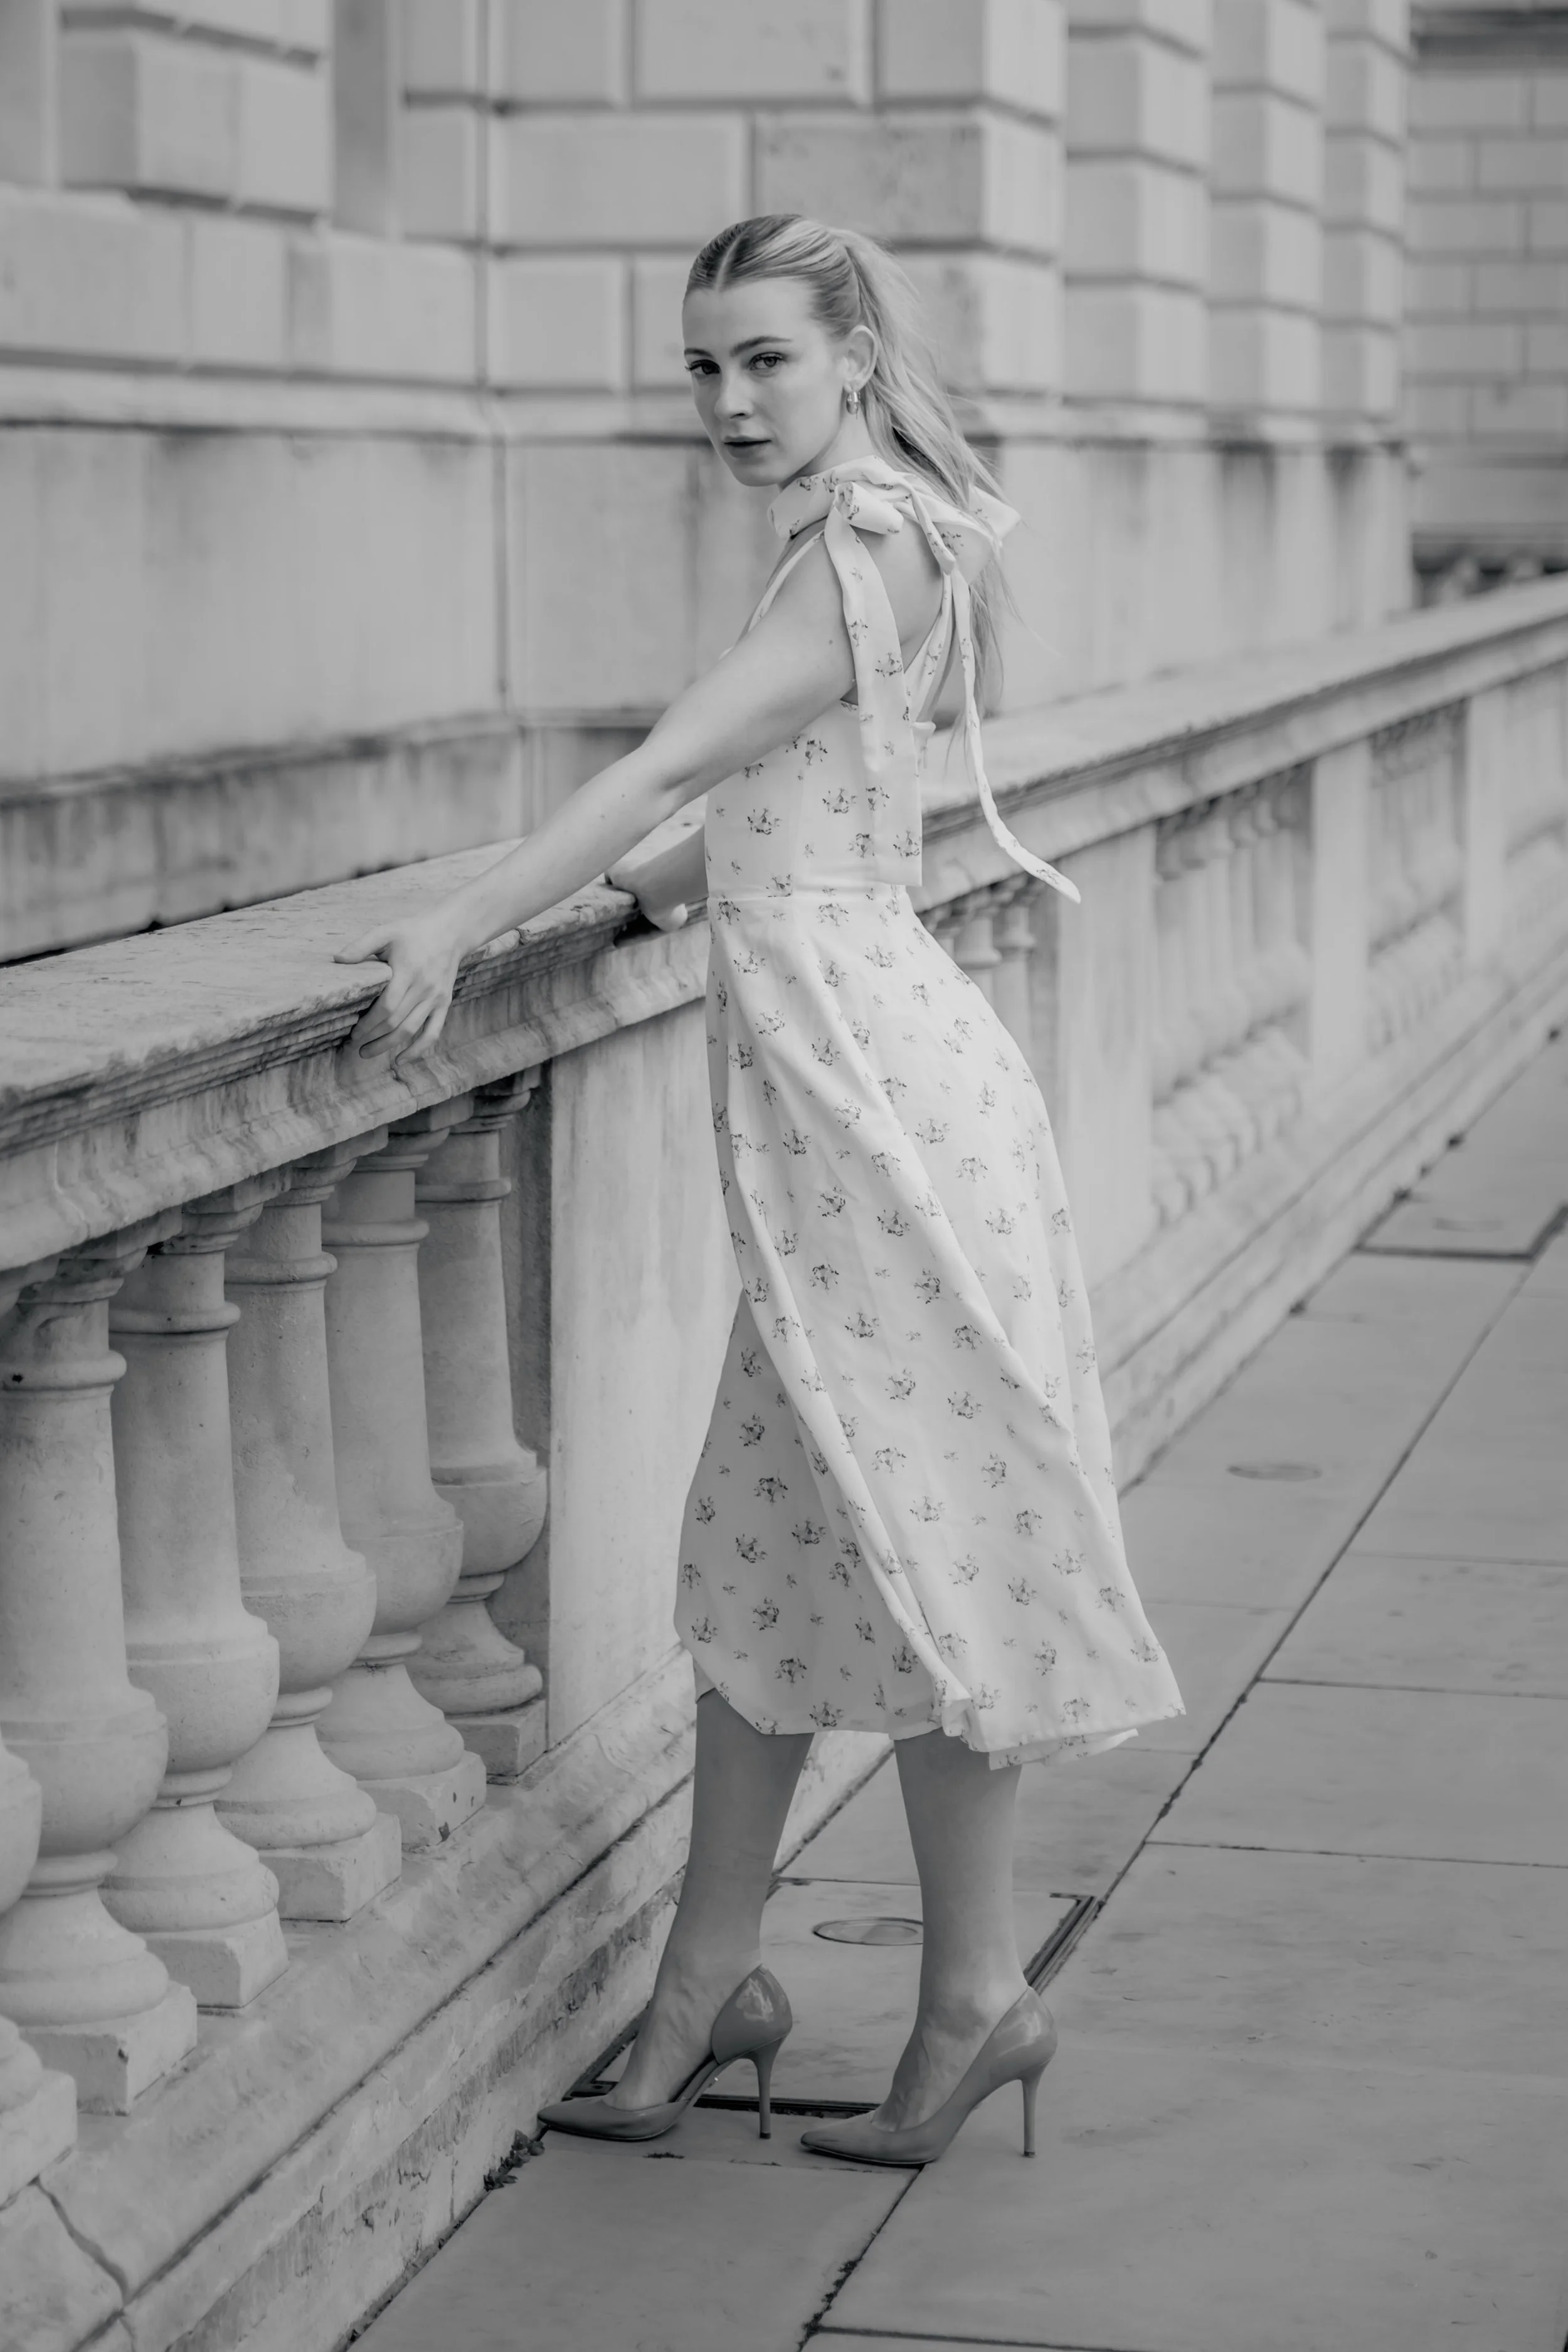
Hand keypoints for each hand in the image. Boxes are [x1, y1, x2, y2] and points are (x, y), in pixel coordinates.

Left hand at [335, 903, 466, 1071]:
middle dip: (373, 1037)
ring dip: (388, 1045)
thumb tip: (337, 959)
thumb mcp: (386, 932)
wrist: (450, 932)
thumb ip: (362, 945)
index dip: (369, 1023)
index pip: (387, 1006)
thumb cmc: (413, 932)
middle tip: (354, 1044)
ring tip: (367, 1053)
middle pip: (396, 1022)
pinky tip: (401, 1060)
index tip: (353, 1031)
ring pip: (411, 1030)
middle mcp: (424, 988)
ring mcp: (435, 998)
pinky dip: (418, 1050)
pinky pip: (432, 1032)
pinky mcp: (444, 1004)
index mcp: (408, 971)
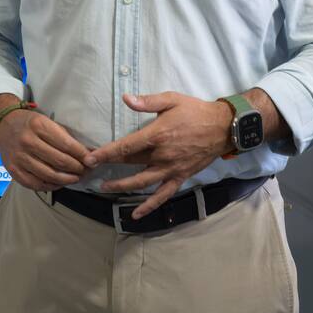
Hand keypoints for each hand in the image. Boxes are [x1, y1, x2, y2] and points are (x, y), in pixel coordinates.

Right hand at [0, 107, 90, 191]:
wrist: (3, 125)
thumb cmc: (29, 124)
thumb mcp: (46, 121)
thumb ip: (64, 137)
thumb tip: (87, 153)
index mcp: (38, 126)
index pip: (67, 145)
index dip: (82, 155)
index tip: (91, 160)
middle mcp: (27, 141)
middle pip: (60, 161)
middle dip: (77, 168)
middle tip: (85, 170)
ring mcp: (19, 157)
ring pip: (49, 175)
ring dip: (67, 179)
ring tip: (75, 178)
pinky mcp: (13, 170)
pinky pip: (36, 184)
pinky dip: (51, 186)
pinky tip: (59, 183)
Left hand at [83, 92, 233, 219]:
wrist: (223, 128)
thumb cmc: (195, 111)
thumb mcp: (171, 100)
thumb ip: (147, 101)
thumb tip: (125, 98)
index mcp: (157, 135)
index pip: (125, 147)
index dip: (106, 153)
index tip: (89, 158)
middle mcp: (162, 155)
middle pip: (130, 164)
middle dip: (108, 166)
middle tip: (89, 169)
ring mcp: (171, 169)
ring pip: (142, 182)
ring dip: (122, 187)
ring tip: (104, 188)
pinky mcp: (180, 177)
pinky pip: (162, 195)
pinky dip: (149, 206)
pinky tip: (136, 213)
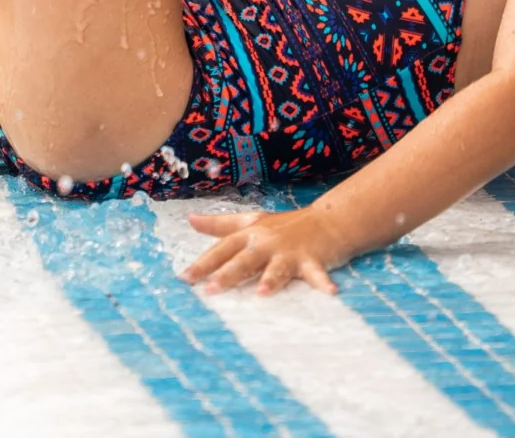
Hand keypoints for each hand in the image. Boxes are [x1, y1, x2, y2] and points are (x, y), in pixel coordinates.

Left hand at [180, 206, 348, 295]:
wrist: (326, 220)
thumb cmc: (286, 225)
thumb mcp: (251, 222)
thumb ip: (220, 224)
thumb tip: (190, 219)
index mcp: (250, 235)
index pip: (222, 250)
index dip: (203, 263)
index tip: (184, 278)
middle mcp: (266, 243)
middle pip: (244, 260)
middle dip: (227, 274)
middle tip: (210, 290)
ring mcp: (289, 252)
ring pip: (277, 268)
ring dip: (271, 279)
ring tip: (262, 294)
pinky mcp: (312, 259)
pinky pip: (318, 274)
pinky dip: (323, 282)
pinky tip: (330, 293)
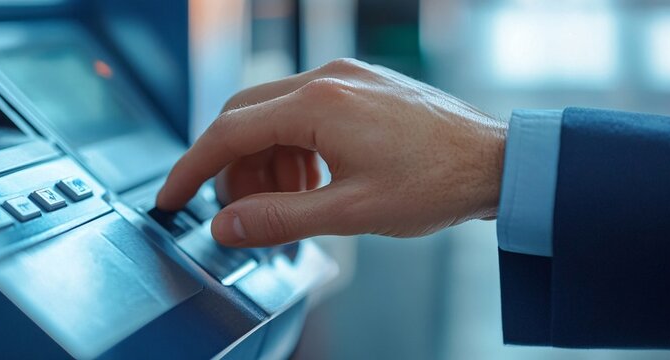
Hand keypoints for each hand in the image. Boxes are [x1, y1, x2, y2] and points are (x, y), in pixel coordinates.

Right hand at [156, 58, 505, 246]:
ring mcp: (345, 77)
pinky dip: (293, 149)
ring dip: (266, 162)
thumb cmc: (436, 183)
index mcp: (318, 103)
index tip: (170, 199)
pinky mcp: (359, 85)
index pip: (229, 133)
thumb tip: (225, 226)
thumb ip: (279, 219)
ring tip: (289, 204)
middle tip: (238, 211)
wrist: (499, 162)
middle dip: (232, 168)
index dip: (191, 169)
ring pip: (273, 115)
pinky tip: (312, 183)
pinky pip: (303, 112)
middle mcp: (326, 77)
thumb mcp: (350, 212)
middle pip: (245, 118)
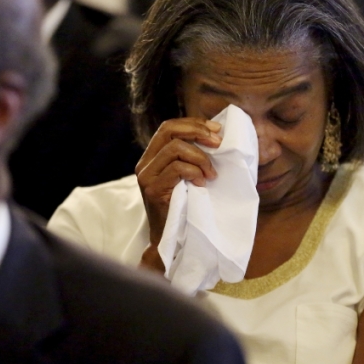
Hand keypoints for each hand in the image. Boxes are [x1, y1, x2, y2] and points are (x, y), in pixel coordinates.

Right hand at [135, 118, 221, 271]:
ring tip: (211, 174)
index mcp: (152, 157)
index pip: (169, 126)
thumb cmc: (185, 207)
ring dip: (200, 158)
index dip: (193, 123)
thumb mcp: (187, 176)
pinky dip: (195, 172)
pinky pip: (177, 169)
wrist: (171, 239)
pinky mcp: (153, 189)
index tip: (216, 129)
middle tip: (218, 143)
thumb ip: (191, 156)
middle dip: (197, 131)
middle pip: (169, 130)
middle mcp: (145, 163)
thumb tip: (216, 135)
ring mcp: (146, 176)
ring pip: (175, 148)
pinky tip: (202, 184)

* EXERCISE PROMPT
Report every line of the preceding listing where the string "Left" occurs.

* SOLUTION
Left hand at [335, 903, 466, 1071]:
Left hand at [83, 92, 233, 219]:
Left hand at [180, 206, 348, 295]:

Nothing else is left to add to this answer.